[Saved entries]
┄┄┄┄┄┄┄┄┄┄┄┄┄┄┄┄┄┄┄┄

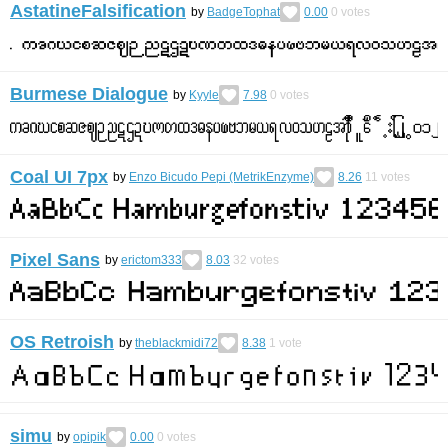
AstatineFalsification
by
BadgeTophat
0.00
0
votes
Burmese Dialogue
by
Kyyle
7.98
0
votes
Coal UI 7px
by
Enzo Bicudo Pepi (MetrikEnzyme)
8.26
11
votes
Pixel Sans
by
erictom333
8.03
32
votes
OS Retroish
by
theblackmidi72
8.38
1
vote
simu
by
opipik
0.00
0
votes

┄┄┄┄┄┄┄┄┄┄┄┄┄┄┄┄┄┄┄┄

Task objective =>
All that is wanted is the set of lines from the one with "BadgeTophat" through the last line of the entries, both included, output exactly.

Solution to the problem =>
BadgeTophat
0.00
0
votes
Burmese Dialogue
by
Kyyle
7.98
0
votes
Coal UI 7px
by
Enzo Bicudo Pepi (MetrikEnzyme)
8.26
11
votes
Pixel Sans
by
erictom333
8.03
32
votes
OS Retroish
by
theblackmidi72
8.38
1
vote
simu
by
opipik
0.00
0
votes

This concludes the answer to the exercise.